Debate Magazine

U.S. Government is Broke, with a Negative Net Worth of $18.2 Trillion

By Eowyn @DrEowyn

This is what Barack Obama said in 2006 (h/t Tony Whitcomb):

Obama 2006

This is what “President” Barack Obama did.

On February 26, 2016, the U.S. government published its 2015 financial statements audited by the Government Accountability Office (GAO), and signed and sealed by Treasury Secretary Jack Lew — he of the childish squiggly signature (I wonder what graphologists would say about that?).

Treasury Secretary Jack Lew (right). That loopy-lop squiggle is his signature.

Treasury Secretary Jack Lew (right). That loopy-loop squiggle is his signature.

As Simon Black of Sovereign Man explains, the financial statements “are intended provide an accurate accounting of government finances, just like any big corporation would do.” They show that, once again, the US government’s financial condition has declined significantly from the previous year.

Net assets or net worth refers to the difference between the total assets and the liabilities of an individual, household, or government.

In 2015, the U.S. government had $3.2 trillion in total assets, which include everything from financial assets like bank balances to physical assets like tanks, bullets, aircraft carriers, and the federal highway system.

Of those assets, the single biggest line item $1.2 trillion in student loans that are owed to the government by the youth of America, comprising as much as 37% of the U.S. government’s total reported assets. The $1.2 trillion in outstanding student loans — an amount similar to the size of the subprime mortgage market back in 2008 — is now considered one of the most precarious bubbles in finance. Worse still, student loan delinquency rates are rising, now at 11.5% according to Federal Reserve data.

In other words, more than a third of the federal government’s asset base is debt owed by young people for their college education that, for too many, qualifies them for minimum-wage jobs at Starbucks or Yelp. (See “Millennial discovers the real world: Fired 2 hours after complaining online about her salary“)

On the other side of the equation are a reported $21.5 trillion in liabilities, which gives the federal government an official net worth of negative $18.2 trillion.

  $3.2 trillion (total assets)
– $21.5 trillion (liabilities)
= -$18.2 trillion (net worth)

The $18.2 trillion net worth is worse than 2014’s $17.7 trillion and 2013’s $16.9 trillion. It just keeps getting worse.

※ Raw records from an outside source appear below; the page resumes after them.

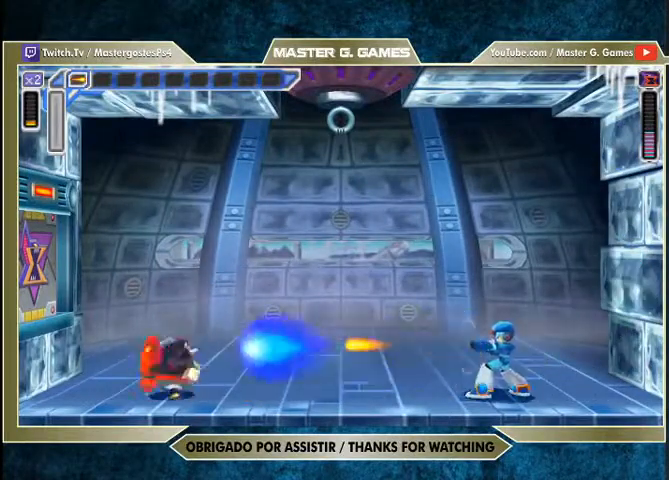
{"buttons": ["SQUARE", "DPAD_LEFT"], "right_stick": "center", "events": []}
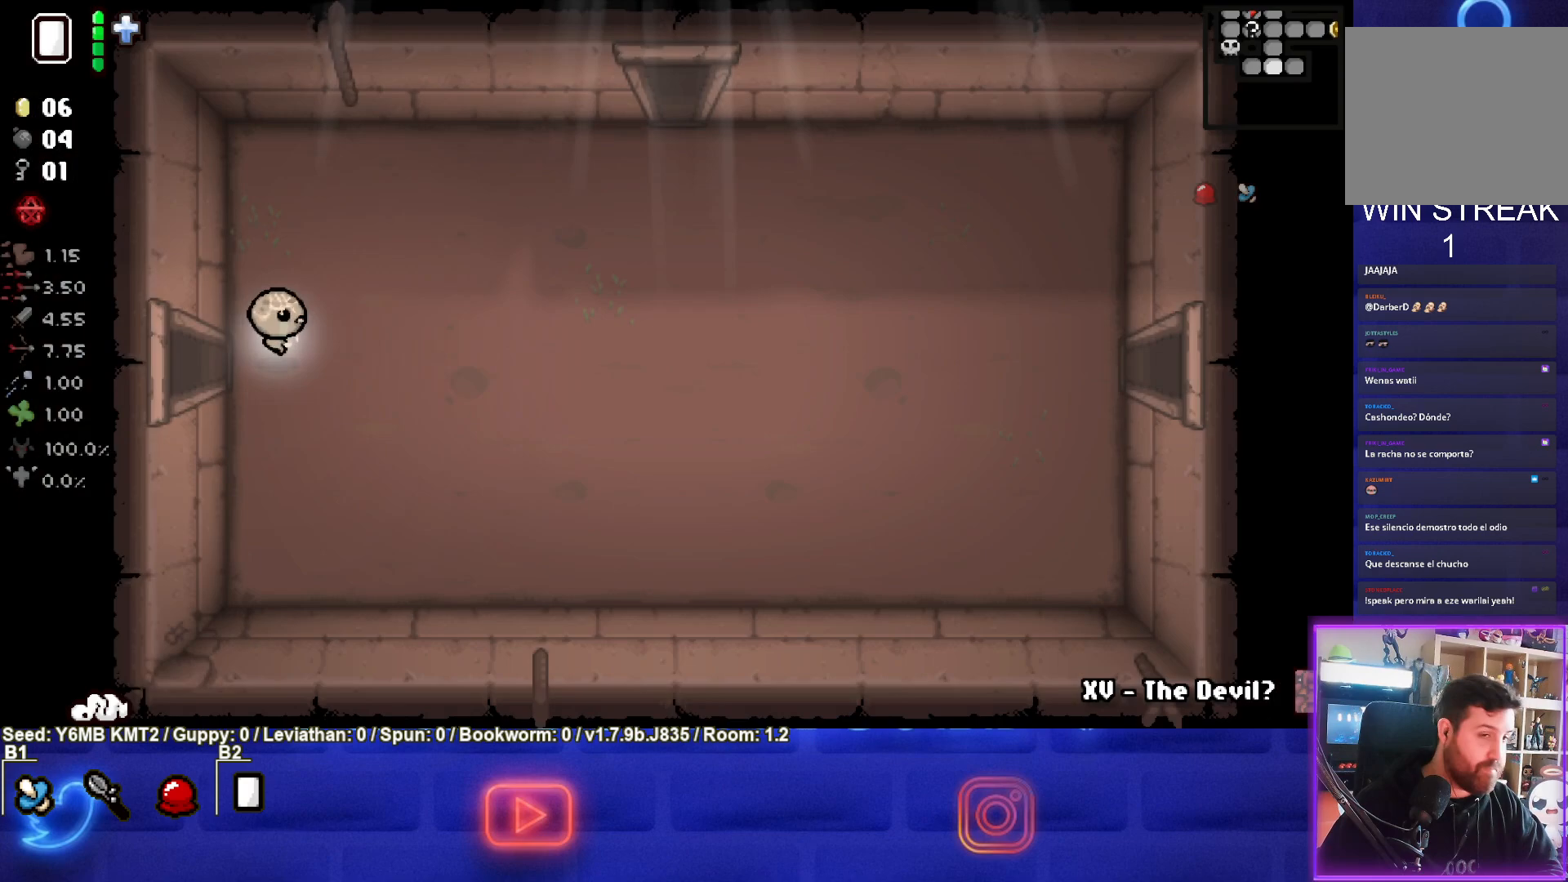
Gameplay with a controller (PlayStation layout); each line is a JSON object with the inputs held at the frame after it. "events" lists button and stick changes between this image and that frame as [ms after this image, input, new state], when the widget could be followed in between. Not read: L3 R3 right_stick.
{"buttons": [], "left_stick": "up-right", "events": [[133, "left_stick", "up-right"]]}
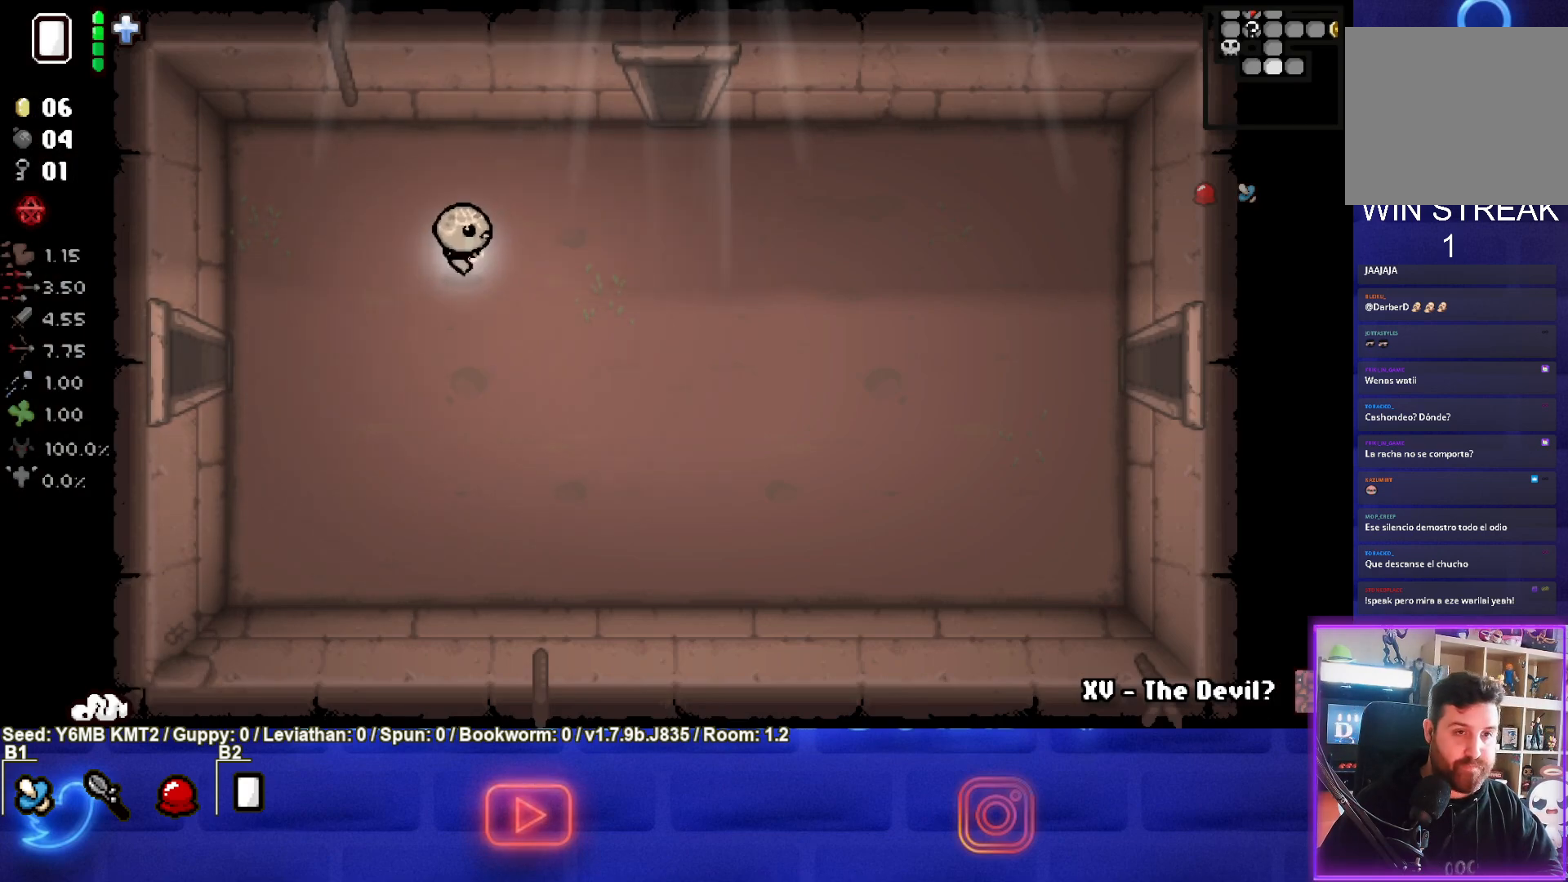
{"buttons": [], "left_stick": "up", "events": [[467, "left_stick", "up"]]}
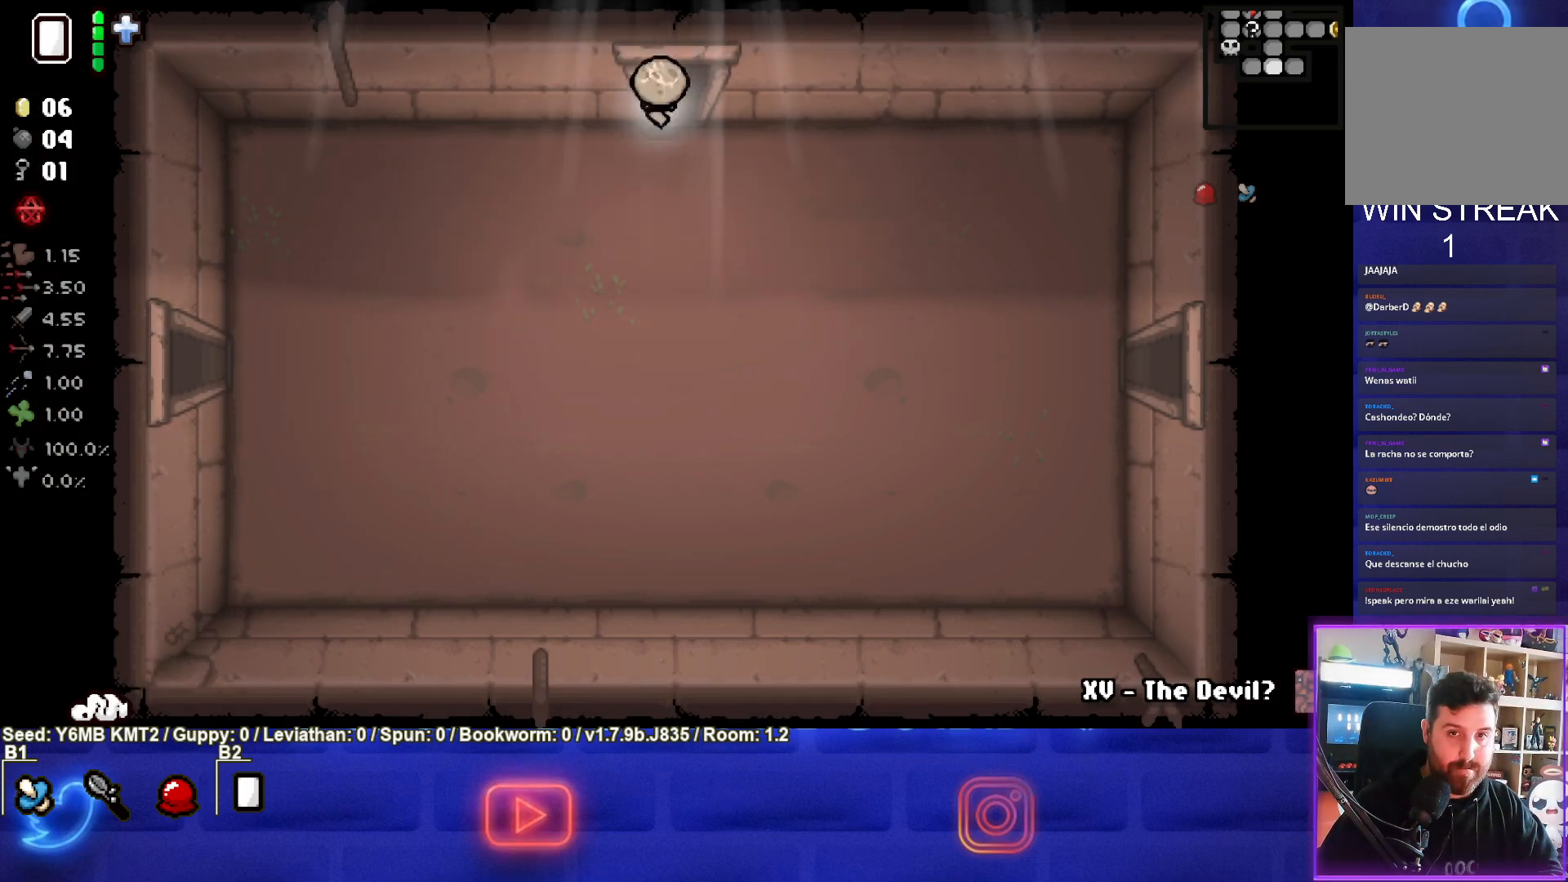
{"buttons": [], "left_stick": "center", "events": [[317, "left_stick", "center"]]}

Simon Black points out that all big companies publish financial statements, which are then reviewed by an independent audit firm. Auditors make sure that shareholders and the public can have confidence in a company’s financial statements by ensuring that management is accurately representing the company’s true condition. Thus when an auditor issues a failing grade, there’s usually hell to pay. At the very hint of impropriety a company’s stock price will tank immediately. People get fired; SEC investigations are launched; and senior executives can even face criminal charges because of US securities law and section 404 of the 2002 Sarbanes-Oxley Act.

In the case of the U.S. government, year after year the Government Accountability Office (GAO) gives the federal government a failing grade in its audit report of America’s financial statements. For 2015, the GAO chastised the federal government for its “unsustainable fiscal path” and for consistently failing to prepare “reliable and complete financial information– both for individual federal entities and for the federal government as a whole,” singling out in particular the Department of Defense, Department of Housing and Urban Development, and the Department of Agriculture.

In fact, a report published last year found that the Department of Defense had somehow “misplaced” $8.5 trillion of taxpayer money over the last 20 years.

In all, the GAO calculates that the federal government’s financial uncertainties total $27.9 trillion, which is $6.4 trillion more than the $21.5 trillion in liabilities reported for 2015. All of which suggests that the government’s true financial condition is even worse than reported, with an actual net worth of MINUS $24.6 trillion.

And if you add the $41+ trillion (by the government’s own calculations) in Social Security shortfall, then the net worth of the U.S. government is MINUS $65.6 trillion.

Obama as convict

As Simon Blacks puts it, if the federal government were a private company, “Barack Obama and Jack Lew would be wearing dayglo orange jumpsuits in court while facing felony fraud charges.

The government of the United States is totally, desperately, hopelessly bankrupt. And they become even more insolvent with each passing year.”